Kalau diperhatikan, di gambar itu ada lambang teratai empat. Itu berasal dari logo Lobar yang ada pada bagian tengah. Pada zaman Bupati H. Zaini Arony, dikenal mushaf Al-Qur’an yang dipakai untuk lambang. “Nah sekarang ini dia (lambang teratai),” imbuhnya.
Ditanya apakah lambang Lobar ini ingin diubah? Menurutnya, justru itu tidak boleh diganti. Sebab lambang yang terpasang di ruang kerja bupati itu, diadopsi dari lambang Lobar. “Cuma saya tidak bisa menjelaskan detail, yang jelas ini sekilas ini diambil dari logo Lobar,” terangnya.
Menyinggung alasan diambil lambang teratai saja, menurutnya, ada nilai filosopinya. Karena itu penting diperbupkan untuk menjelaskan masing-masing lambang yang dipergunakan tersebut. Hal ini agar tidak ada yang pertanyaan. Bukan berarti kata dia, hal ini menginterpretasikan menjadi logo Lobar, karena ada tulisan Lombok Barat.

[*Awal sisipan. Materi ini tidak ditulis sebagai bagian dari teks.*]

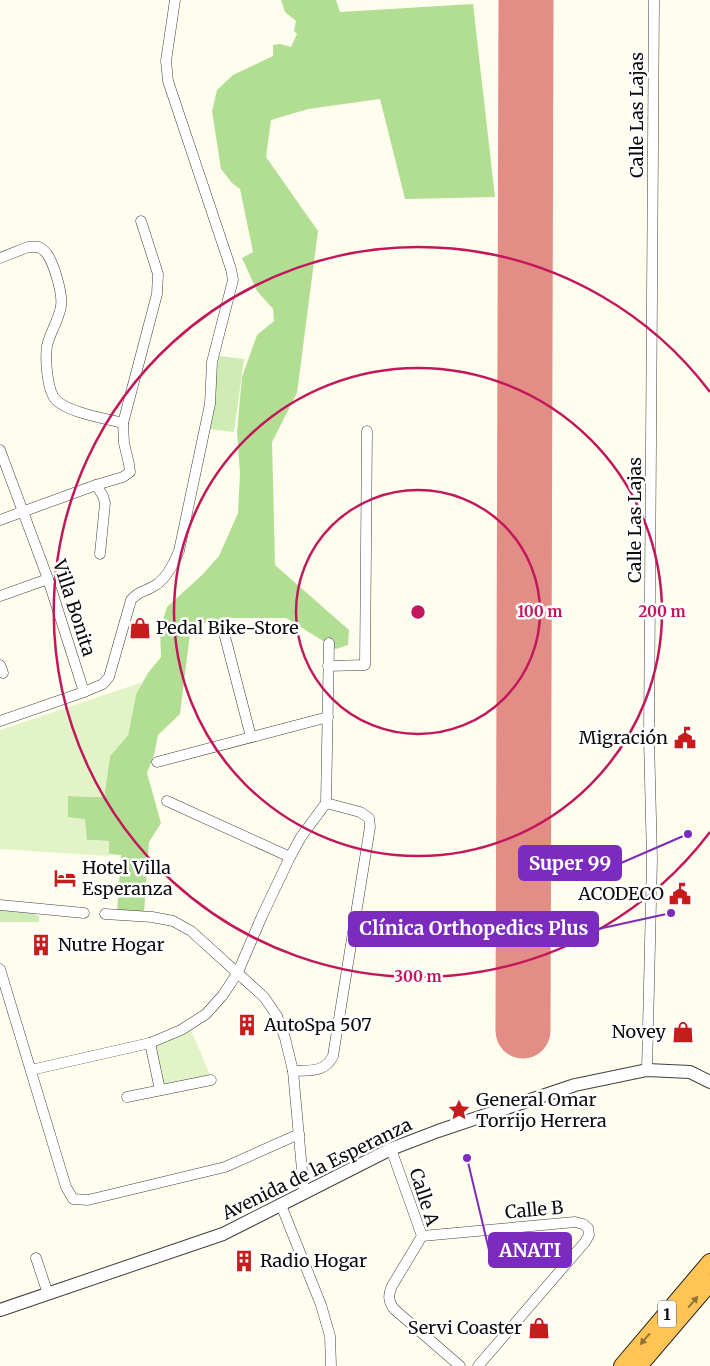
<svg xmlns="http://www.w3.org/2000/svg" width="710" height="1366" font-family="Merriweather,serif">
<rect width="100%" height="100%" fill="#fffdee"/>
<g fill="#cfecb5">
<polygon points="219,356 244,359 234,432 209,429"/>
<polygon points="0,906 23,910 39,916 39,922 0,922"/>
</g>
<polygon fill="#b1de93" points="281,0 336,0 340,12 473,4 495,197 405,199 380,99 308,109 271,120 266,157 318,231 297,393 272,442 275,565 349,630 348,645 336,649 286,618 232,618 191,625 180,714 158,735 154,755 147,773 161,823 149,842 144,913 117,912 121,855 109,854 108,841 87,840 68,817 68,796 104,797 110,756 128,735 136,694 148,673 161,657 160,630 167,607 202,575 219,556 238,513 240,473 237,432 242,377 257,335 274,321 273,309 257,291 242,258 253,252 240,189 232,183 221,169 212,111 217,90 233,75 273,56 273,45 280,44 291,47 297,34 294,31 296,21 285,12"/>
<g fill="#e1f3c7">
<polygon points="143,682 136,694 128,735 110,756 104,797 68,796 68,817 85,819 87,840 109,841 109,856 0,849 0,730"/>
<polygon points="191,1030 210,1075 162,1085 153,1045"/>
</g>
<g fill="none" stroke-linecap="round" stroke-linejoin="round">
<polyline stroke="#e28d85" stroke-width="55" points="523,1031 526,0"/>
<g stroke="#404040" stroke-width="11">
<g id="minor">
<path d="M0,258L28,247H39C42,249 45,251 47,254C54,264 63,294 61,306C59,320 50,332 47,346C45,359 47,393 57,401C73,414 104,418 123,423"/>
<polyline points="0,450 48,579 84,692 0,721"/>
<polyline points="96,485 103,496 105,503 100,554"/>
<polyline points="0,520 96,485 123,477 130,472 129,464 124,443 123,423 157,294 158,274 141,221"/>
<polyline points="0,596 48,579"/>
<polyline points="222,625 251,737"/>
<polyline points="0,665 3,673"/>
<polyline points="328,666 365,665 367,431"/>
<path d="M84,692L103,684L109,677L131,600C141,589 143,593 154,586C166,580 174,563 179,551L210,404L212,362L233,280L231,269L168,81L166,61L175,0"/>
<polyline points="157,762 328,717"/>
<polyline points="167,801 290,857"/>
<polyline points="0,905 84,913"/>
<polyline points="105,914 152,917 173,921 191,931 264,997 277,1016 285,1038 293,1071 304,1192"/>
<polyline points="0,969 66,1187 73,1199 88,1200 225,1167 299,1134"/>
<polyline points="150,1043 160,1090"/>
<polyline points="31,1070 150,1043 181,1030 206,1014 223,995 238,972 262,916 290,857 301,837 326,803 329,643"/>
<polyline points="647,1070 652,859 649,739 654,0"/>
<path d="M293,1071C310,1070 325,1073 333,1056L370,827L369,818L360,812L326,803"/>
<polyline points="127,1097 211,1080"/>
<path d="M391,1149L422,1236L392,1286C388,1295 388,1301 394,1309L460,1366"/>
<polyline points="281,1205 321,1305 330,1336 331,1366"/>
<polyline points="422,1236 575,1222 583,1224 588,1228 589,1235 585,1242 478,1366"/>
<polyline points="36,1258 48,1294"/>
</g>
</g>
<g stroke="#404040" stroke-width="14">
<polyline id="tertiary" points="0,1310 223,1234 391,1149 438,1131 575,1085 647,1070 690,1072 710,1082"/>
</g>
<g stroke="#1e1e1e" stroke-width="18">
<g id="trunk">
<polyline points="622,1366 710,1262"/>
<polyline points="639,1366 710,1283"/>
</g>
</g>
<use href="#minor" stroke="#fff" stroke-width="10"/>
<use href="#tertiary" stroke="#fff" stroke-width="12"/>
<use href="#trunk" stroke="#fec456" stroke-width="16"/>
</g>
<defs><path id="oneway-solid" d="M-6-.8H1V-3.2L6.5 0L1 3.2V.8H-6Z" transform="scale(1.25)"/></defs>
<g fill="#927235">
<use href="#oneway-solid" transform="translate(693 1302) rotate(-49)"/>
<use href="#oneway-solid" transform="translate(645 1339) rotate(131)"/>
</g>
<g fill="none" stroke="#c2185b" stroke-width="2.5">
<circle cx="418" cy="612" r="122"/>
<circle cx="418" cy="612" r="244"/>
<path d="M710 832A365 365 0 1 1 710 392"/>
</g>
<defs>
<g id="shop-bare" transform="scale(1.725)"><path d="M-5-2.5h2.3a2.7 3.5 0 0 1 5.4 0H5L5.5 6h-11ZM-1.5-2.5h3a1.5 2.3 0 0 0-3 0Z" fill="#c61d1c" stroke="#fff" stroke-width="2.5" paint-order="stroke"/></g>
<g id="civic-bare" transform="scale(1.725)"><path d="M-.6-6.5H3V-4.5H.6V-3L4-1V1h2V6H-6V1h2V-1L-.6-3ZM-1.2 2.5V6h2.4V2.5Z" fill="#c61d1c" stroke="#fff" stroke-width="2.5" paint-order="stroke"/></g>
<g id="hotel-bare" transform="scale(1.725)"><path d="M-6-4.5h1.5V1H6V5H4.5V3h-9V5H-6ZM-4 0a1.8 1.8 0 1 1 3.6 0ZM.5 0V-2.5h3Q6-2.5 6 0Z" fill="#c61d1c" stroke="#fff" stroke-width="2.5" paint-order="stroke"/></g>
<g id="building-bare" transform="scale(1.725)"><path d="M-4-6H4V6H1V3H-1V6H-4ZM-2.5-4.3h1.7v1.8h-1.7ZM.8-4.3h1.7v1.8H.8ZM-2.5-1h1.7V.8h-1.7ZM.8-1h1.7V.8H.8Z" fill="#c61d1c" stroke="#fff" stroke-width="2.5" paint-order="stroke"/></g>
<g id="sight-bare" transform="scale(1.725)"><path d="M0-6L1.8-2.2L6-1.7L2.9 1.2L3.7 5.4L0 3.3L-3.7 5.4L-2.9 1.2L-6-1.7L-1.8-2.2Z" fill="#c61d1c" stroke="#fff" stroke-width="2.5" paint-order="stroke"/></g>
</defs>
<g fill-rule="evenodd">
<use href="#shop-bare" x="140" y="628"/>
<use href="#civic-bare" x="685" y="738"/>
<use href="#hotel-bare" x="65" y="878"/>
<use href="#civic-bare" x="680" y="894"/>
<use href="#building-bare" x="41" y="945"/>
<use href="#building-bare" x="247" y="1025"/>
<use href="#shop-bare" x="683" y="1032"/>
<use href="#sight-bare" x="459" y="1110"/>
<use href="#building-bare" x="244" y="1261"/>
<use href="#shop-bare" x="539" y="1328"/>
</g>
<g text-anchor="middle" stroke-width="5" stroke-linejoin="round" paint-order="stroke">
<rect fill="#fff" stroke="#565656" stroke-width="1" x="658" y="1300.5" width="18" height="27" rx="4"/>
<g font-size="16" font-weight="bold" fill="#0d0d0d">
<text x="667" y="1320">1</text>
</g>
<g font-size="18" fill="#0d0d0d" stroke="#fff">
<text transform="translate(637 115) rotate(-90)" y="6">Calle Las Lajas</text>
<text transform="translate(635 520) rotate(-90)" y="6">Calle Las Lajas</text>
<text transform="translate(74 608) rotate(72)" y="6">Villa Bonita</text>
<text transform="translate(317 1169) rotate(-26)" y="6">Avenida de la Esperanza</text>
<text transform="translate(424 1197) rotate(72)" y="6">Calle A</text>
<text transform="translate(534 1210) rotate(-5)" y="6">Calle B</text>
</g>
<g font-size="18" fill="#0d0d0d" stroke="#fff" text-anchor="start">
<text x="156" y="634">Pedal Bike-Store</text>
<text x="668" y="744" text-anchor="end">Migración</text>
<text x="82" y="874">Hotel Villa<tspan x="82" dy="21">Esperanza</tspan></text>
<text x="664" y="900" text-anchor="end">ACODECO</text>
<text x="58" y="951">Nutre Hogar</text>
<text x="264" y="1031">AutoSpa 507</text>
<text x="666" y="1038" text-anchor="end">Novey</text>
<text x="476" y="1106">General Omar<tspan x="476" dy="21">Torrijo Herrera</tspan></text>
<text x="260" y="1267">Radio Hogar</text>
<text x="522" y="1334" text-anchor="end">Servi Coaster</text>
</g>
</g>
<circle cx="418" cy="612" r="8" fill="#c2185b" stroke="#fff" stroke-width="2.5"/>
<g font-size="15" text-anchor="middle" font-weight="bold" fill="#c2185b" stroke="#fff" stroke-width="5" stroke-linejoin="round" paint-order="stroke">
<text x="540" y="617">100 m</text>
<text x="662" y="617">200 m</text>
<text x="418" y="982">300 m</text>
</g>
<path fill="none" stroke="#7b2cbf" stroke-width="2" d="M688 834L621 863M671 913L598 929M467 1158L489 1250"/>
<g fill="#7b2cbf" stroke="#fff" stroke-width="2">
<circle cx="688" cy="834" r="5"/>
<circle cx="671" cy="913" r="5"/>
<circle cx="467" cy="1158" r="5"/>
</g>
<g fill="#7b2cbf" stroke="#7b2cbf" stroke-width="2">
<rect x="519" y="846" width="102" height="34" rx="5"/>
<rect x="349" y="912" width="249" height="34" rx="5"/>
<rect x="489" y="1233" width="82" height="34" rx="5"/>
</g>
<g font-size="19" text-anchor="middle" font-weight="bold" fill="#fff">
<text x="570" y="870">Super 99</text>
<text x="474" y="935">Clínica Orthopedics Plus</text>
<text x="530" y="1257">ANATI</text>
</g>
</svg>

Menurtnya, anggaran untuk rehabilitasi ruang kerja Bupati sekitar Rp300 juta lebih. Rehab ruangan Bupati itu berupa pengerjaan interior. Rehab kantor ini permintaan dari pimpinan dalam hal ini Bupati. Pekerjaan renovasi ini menggunakan mekanisme penunjukan lelang elektronik, karena ada ketentuan bahwa nilai sampai Rp400 juta bisa mekanisme Penunjukan Langsung (PL). ‘’Namun terkait mekanisme ini ranahnya di PBJ,’’ tambahnya.
Selain Gedung putih dan ruang kerja Bupati, ruang kerja Wabup juga akan direhab. Anggarannya diusulkan pada APBD Perubahan ini. “Itu ruang Bu Wakil . ruang kerja Umar Madi dan eks ruang staf ahli,” kata dia.
Ruangan Umar Madi akan dijadikan ruang kerja, sedangkan esk ruang staf ahli dipakai untuk transit tamu. “Ini diusulkan pada APBD Perubahan. Rp350 juta kita usulkan,” sebutnya. (her)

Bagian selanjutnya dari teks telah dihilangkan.